Work item: Look through the material below and copy every line containing the word "distribution".

Material supplied:
"""
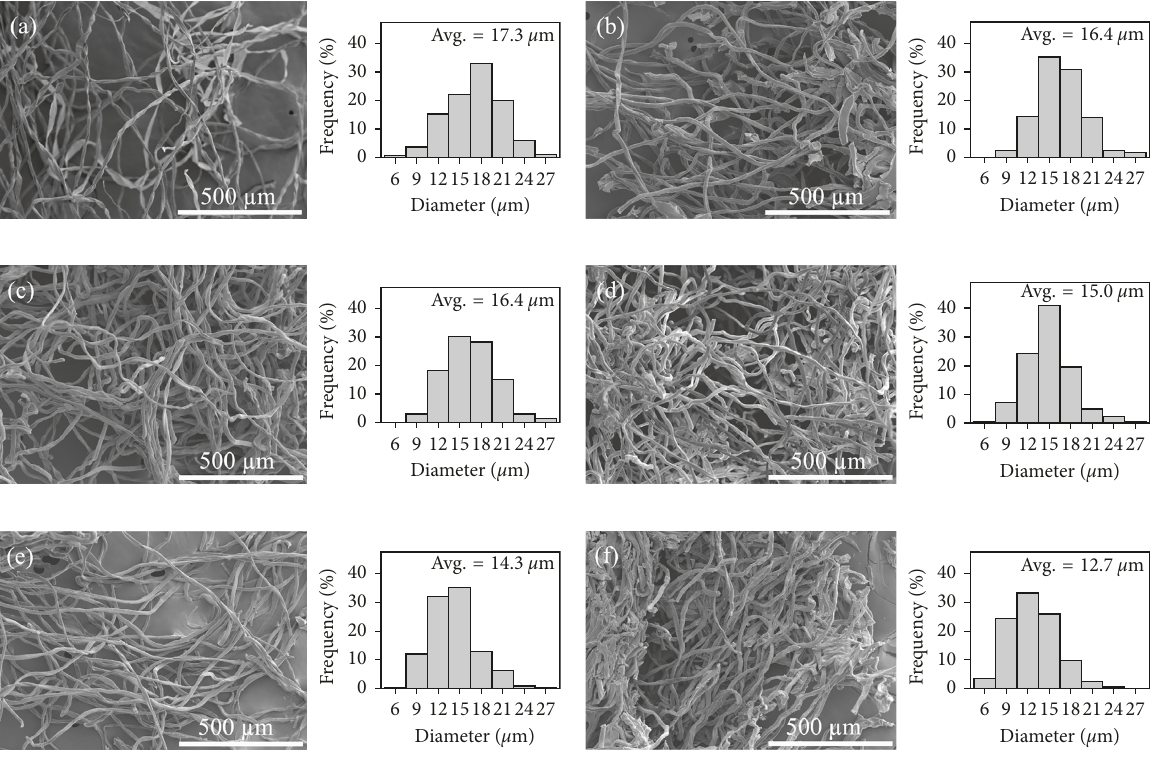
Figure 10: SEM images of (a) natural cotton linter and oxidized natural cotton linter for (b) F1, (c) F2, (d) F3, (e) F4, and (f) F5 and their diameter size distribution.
"""
"""
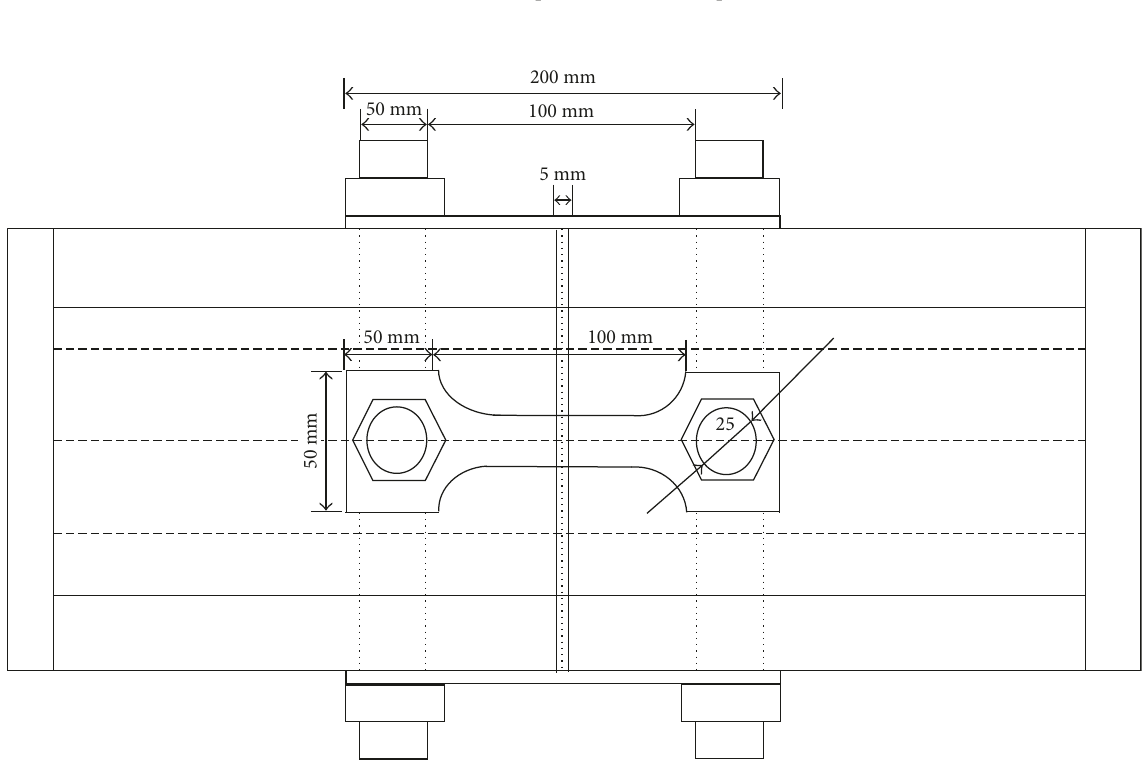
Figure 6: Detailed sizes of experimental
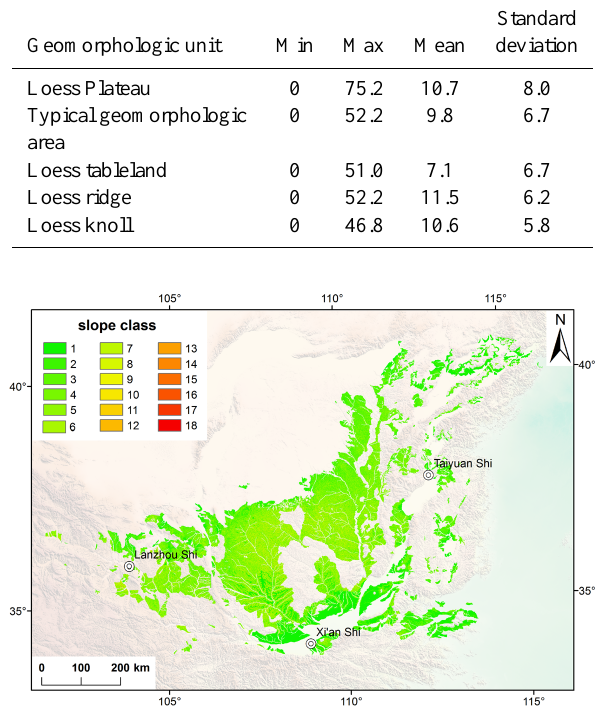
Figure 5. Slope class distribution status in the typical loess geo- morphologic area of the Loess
"""
Response area:
Figure 10: SEM images of (a) natural cotton linter and oxidized natural cotton linter for (b) F1, (c) F2, (d) F3, (e) F4, and (f) F5 and their diameter size distribution.
Figure 5. Slope class distribution status in the typical loess geo- morphologic area of the Loess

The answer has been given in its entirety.